Propos transcrits par Mohamed Amoussa (Stag)
Fatoumatou Batoko Zossou, présidente de Wanep Bénin,« Notre objectif, c’est de maintenir la veille »
En fait, un courrier nous est parvenu, et a demandé que Wanep propose une personnalité pour le représenter au nom de la société civile. La question a été débattue à Wanep au cours d’une réunion et à l’issue, j’ai été désignée comme la personnalité à siéger au sein du Conseil. Les textes prévoient que la société civile soit représentée au sein du Conseil de régulation des marchés publics et le fait que nous soyons choisis a ce titre là, c’est pour continuer la veille dans une autre veine.

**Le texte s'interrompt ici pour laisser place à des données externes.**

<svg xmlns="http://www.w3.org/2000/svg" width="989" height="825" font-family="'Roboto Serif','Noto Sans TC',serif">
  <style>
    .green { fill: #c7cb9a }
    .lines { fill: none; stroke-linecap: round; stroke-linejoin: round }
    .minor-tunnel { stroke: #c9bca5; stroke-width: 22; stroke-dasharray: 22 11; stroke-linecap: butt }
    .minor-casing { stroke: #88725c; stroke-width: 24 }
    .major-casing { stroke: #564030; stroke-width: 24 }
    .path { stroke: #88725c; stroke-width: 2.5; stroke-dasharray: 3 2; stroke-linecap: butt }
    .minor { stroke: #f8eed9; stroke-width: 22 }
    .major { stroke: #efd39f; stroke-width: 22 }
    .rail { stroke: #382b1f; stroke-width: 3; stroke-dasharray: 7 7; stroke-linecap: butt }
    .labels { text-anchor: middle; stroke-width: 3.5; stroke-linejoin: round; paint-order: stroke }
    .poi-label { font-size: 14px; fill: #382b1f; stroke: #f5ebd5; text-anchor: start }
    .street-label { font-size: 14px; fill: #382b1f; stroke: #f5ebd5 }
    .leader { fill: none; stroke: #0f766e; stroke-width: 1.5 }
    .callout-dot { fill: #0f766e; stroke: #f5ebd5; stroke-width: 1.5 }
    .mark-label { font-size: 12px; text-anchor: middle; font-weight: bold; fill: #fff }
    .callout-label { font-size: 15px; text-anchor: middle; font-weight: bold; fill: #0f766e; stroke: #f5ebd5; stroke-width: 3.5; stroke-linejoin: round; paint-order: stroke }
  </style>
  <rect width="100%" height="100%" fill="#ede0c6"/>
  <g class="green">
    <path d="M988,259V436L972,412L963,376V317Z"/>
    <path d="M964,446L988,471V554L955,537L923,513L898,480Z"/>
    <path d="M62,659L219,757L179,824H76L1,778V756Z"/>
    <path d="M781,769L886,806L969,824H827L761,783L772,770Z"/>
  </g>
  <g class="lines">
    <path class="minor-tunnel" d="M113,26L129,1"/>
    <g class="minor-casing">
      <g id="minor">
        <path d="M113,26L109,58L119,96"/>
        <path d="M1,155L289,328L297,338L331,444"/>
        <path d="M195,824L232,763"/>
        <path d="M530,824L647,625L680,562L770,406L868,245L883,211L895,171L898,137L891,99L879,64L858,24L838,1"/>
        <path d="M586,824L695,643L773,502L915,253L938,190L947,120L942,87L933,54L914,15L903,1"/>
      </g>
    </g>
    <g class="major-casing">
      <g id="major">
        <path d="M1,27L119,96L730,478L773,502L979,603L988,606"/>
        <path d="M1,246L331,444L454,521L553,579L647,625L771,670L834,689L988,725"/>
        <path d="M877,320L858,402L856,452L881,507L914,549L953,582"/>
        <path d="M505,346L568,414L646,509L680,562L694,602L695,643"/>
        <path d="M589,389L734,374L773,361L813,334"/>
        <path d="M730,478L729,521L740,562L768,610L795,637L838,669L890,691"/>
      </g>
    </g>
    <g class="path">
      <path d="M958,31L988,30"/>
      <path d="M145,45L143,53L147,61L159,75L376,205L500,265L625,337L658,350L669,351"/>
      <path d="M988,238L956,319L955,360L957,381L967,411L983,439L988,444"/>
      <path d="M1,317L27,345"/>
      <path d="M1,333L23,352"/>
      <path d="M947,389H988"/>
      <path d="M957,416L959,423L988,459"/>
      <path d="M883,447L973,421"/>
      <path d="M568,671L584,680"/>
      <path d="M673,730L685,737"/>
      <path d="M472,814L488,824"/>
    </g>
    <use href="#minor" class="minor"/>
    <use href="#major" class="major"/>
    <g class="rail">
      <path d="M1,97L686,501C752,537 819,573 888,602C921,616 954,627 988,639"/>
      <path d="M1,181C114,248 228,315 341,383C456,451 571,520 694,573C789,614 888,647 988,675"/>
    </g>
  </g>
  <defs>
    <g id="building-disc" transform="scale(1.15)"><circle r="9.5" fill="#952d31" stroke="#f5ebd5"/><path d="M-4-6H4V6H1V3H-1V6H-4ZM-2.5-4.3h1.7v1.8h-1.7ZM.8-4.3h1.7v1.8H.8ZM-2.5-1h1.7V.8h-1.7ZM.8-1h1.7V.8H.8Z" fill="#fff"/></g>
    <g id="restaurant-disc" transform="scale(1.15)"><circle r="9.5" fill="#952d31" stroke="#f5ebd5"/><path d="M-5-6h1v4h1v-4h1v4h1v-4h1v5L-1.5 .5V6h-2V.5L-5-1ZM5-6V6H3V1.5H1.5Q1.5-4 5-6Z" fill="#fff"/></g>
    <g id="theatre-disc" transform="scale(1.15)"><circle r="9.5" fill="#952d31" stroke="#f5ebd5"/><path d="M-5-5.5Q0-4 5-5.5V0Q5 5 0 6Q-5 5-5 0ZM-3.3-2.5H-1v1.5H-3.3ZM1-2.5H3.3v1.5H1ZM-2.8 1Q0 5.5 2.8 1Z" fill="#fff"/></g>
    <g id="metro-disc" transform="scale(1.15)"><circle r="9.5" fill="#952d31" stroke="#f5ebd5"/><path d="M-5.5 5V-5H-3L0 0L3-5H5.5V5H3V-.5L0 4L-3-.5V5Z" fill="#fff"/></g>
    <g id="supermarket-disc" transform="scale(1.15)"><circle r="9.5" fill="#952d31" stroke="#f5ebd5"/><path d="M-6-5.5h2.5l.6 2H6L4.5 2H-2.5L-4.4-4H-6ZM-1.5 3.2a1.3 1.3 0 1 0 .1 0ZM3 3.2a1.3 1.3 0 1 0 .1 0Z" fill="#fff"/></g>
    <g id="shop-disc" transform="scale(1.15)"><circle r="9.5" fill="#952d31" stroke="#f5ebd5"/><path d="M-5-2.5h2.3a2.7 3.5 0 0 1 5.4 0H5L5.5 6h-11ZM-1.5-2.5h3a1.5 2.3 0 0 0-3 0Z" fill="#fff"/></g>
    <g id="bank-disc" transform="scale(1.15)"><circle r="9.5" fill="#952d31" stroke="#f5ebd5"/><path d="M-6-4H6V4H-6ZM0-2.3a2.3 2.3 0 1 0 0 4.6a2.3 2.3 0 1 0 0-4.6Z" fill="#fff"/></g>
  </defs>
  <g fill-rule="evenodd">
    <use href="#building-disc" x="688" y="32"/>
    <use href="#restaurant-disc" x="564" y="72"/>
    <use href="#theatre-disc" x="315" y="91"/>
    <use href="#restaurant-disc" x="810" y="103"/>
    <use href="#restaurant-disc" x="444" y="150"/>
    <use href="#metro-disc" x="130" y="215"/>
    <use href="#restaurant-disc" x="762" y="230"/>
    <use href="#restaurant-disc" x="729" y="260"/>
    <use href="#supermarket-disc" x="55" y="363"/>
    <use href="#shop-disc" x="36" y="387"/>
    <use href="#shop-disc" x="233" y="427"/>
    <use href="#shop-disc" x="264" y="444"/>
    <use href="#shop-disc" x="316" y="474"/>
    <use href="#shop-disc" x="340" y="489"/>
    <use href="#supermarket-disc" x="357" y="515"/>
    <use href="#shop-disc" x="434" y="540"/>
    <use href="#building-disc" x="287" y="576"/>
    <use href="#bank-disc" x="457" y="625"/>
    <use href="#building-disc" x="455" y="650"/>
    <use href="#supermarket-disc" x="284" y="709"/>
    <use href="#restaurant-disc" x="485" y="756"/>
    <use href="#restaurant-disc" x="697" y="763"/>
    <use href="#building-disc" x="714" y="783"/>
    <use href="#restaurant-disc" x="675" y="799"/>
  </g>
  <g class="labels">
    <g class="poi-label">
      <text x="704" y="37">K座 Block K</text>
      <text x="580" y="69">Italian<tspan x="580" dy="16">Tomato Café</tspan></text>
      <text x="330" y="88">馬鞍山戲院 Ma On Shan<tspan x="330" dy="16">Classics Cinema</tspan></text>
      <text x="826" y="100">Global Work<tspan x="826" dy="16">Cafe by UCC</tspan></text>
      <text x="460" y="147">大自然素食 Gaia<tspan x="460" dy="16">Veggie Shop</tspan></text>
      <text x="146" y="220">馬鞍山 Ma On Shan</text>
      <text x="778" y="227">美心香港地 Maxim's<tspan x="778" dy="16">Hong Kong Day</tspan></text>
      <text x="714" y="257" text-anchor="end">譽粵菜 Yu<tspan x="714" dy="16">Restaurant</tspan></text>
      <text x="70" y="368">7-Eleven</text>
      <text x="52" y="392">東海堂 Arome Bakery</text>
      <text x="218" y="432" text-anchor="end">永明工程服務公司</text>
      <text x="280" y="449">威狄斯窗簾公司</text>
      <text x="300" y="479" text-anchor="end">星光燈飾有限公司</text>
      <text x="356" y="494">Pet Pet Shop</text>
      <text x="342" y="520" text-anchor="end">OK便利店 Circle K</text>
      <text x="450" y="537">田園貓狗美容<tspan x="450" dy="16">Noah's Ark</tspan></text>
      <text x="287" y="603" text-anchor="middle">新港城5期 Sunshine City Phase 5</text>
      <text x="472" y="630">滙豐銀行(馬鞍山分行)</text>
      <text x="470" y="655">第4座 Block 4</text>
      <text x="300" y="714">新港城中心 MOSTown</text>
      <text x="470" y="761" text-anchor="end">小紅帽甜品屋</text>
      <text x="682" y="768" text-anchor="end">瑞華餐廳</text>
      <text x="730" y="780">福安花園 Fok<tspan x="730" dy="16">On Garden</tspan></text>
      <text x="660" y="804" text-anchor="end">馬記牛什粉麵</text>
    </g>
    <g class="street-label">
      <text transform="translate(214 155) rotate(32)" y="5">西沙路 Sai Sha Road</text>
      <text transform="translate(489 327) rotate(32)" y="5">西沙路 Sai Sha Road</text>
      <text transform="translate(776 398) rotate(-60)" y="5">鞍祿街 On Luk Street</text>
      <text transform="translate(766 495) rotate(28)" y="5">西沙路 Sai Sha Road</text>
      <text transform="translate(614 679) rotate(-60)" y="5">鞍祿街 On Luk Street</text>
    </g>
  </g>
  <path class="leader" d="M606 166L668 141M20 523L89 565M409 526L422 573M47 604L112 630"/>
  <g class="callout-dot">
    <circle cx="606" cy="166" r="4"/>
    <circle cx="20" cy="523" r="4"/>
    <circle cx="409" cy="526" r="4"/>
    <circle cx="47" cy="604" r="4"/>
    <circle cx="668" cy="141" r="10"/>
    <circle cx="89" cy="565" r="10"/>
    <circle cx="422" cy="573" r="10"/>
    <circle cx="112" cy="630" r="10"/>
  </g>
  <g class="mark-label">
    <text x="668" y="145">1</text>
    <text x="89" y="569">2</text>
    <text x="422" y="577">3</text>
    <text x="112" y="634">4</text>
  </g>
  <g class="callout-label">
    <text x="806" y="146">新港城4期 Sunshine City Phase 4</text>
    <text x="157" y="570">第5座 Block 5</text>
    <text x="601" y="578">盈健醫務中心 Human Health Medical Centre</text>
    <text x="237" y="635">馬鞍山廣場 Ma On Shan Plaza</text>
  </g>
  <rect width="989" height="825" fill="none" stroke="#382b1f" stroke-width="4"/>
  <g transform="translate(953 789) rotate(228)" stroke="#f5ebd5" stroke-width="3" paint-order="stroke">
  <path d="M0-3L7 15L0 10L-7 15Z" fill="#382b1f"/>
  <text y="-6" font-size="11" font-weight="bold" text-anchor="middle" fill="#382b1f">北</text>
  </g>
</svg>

Vous savez, les marchés publics, ce n’est pas du n’importe quoi. Les marchés publics font partie des questions qui reviennent assez souvent au sein de l’opinion publique. L’opinion publique n’a généralement pas confiance aux passations de marchés, tel que ça se passe. Vous avez suivi tout récemment sur les réseaux sociaux, les commentaires par rapport à certaines passations gré à gré. Je crois que nous, notre objectif au sein de ce conseil, c’est de faire en sorte de maintenir la veille et d’attirer l’attention de nos collègues pour que les marchés publics ne soient plus des questions susceptibles ou pour que cela se réduise. Cela participe de la crédibilité du travail du gouvernement. Cela participe aussi de l’instauration et de la construction d’un climat de confiance et de paix dans notre pays. Toutes choses nécessaires pour le développement durable. Mais quand on est au sein du Conseil de régulation des marchés publics, est ce que cela veut dire qu’on est coupé de tout ce qui est problème de sa société ? Je ne pense pas. Et cela ne veut pas dire que s’il y avait des questions sur lesquelles nous devrons nous prononcer, nous n’allons pas le faire. Et puis, je vais aussi souligner que nous ne sommes pas les seuls en réalité dans la société civile à porter ces questions là. Il y a beaucoup de gens qui n’ont pas de visibilité. Nous avons certainement eu des opportunités pour nous rendre visibles mais beaucoup de travaux se font de parts et d’autres. Beaucoup de gens travaillent et ne se font pas connaitre. Ils ne crient pas. Même vous, en tant que journalistes, ce que vous faites, c’est aussi de la veille. Vous m’interrogez, c’est pour comprendre, c’est aussi de la veille citoyenne, pour me attirer mon attention sur les menaces qui planent.